Data entries
..........
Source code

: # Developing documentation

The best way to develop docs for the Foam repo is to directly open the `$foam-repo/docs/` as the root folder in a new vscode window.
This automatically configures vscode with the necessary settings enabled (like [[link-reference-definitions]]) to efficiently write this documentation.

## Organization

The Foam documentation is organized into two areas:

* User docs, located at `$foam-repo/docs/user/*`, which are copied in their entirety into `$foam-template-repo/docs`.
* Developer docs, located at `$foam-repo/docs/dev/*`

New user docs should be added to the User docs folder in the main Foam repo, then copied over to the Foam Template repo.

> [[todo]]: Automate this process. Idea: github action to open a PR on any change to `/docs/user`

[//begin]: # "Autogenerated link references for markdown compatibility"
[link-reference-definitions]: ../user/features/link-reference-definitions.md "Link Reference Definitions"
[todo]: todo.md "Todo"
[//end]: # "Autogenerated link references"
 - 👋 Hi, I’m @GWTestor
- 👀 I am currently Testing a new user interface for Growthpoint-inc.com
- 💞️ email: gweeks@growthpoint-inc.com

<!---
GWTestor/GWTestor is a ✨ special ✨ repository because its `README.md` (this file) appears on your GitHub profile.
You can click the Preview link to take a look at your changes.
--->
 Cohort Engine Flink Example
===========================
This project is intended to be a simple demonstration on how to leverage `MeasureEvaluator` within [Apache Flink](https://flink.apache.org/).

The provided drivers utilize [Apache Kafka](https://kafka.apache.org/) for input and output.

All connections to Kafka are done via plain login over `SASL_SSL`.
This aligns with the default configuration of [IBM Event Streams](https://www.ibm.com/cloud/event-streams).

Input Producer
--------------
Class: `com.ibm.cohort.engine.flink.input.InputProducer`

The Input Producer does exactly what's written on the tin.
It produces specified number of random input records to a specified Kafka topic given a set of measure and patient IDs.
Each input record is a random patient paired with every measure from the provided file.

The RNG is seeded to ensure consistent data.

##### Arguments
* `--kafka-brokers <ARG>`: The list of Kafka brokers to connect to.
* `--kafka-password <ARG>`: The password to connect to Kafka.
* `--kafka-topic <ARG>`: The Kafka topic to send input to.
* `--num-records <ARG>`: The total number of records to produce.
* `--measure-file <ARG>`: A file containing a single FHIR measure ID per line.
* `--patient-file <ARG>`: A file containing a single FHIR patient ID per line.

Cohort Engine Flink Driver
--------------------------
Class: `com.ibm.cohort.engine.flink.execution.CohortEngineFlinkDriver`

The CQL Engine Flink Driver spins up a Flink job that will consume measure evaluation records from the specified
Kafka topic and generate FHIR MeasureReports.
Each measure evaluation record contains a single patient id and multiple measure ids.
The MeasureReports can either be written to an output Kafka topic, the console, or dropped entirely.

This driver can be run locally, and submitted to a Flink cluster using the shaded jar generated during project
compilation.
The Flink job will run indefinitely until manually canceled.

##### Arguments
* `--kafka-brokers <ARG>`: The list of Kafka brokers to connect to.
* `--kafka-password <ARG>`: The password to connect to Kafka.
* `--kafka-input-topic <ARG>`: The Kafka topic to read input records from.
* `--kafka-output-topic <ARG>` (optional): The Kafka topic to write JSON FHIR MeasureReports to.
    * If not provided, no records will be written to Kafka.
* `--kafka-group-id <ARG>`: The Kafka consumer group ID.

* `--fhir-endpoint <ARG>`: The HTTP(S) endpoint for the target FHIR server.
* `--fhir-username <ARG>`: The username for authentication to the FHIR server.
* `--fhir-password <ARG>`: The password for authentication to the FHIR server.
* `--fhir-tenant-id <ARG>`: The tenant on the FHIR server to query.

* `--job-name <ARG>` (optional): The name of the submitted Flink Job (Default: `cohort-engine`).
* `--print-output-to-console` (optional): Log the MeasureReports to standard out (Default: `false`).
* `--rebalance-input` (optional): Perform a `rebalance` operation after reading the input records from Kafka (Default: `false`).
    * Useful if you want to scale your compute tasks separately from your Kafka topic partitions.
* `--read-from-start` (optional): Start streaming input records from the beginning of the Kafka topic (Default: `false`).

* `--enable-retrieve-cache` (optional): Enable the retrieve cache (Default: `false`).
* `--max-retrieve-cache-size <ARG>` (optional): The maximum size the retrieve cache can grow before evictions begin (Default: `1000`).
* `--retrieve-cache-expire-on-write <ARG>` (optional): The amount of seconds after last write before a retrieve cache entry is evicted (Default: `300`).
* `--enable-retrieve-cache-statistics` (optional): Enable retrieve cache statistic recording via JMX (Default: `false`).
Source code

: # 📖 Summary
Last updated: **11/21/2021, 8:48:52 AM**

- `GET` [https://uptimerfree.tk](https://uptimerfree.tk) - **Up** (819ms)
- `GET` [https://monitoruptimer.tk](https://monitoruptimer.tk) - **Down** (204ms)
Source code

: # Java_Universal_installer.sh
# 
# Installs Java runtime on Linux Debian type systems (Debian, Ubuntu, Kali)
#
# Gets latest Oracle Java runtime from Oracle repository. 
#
..........
◆ **Exercise**
Please copy every line of the records above in which "authentication" appears.

◆ **Result**
* `--fhir-username <ARG>`: The username for authentication to the FHIR server.
* `--fhir-password <ARG>`: The password for authentication to the FHIR server.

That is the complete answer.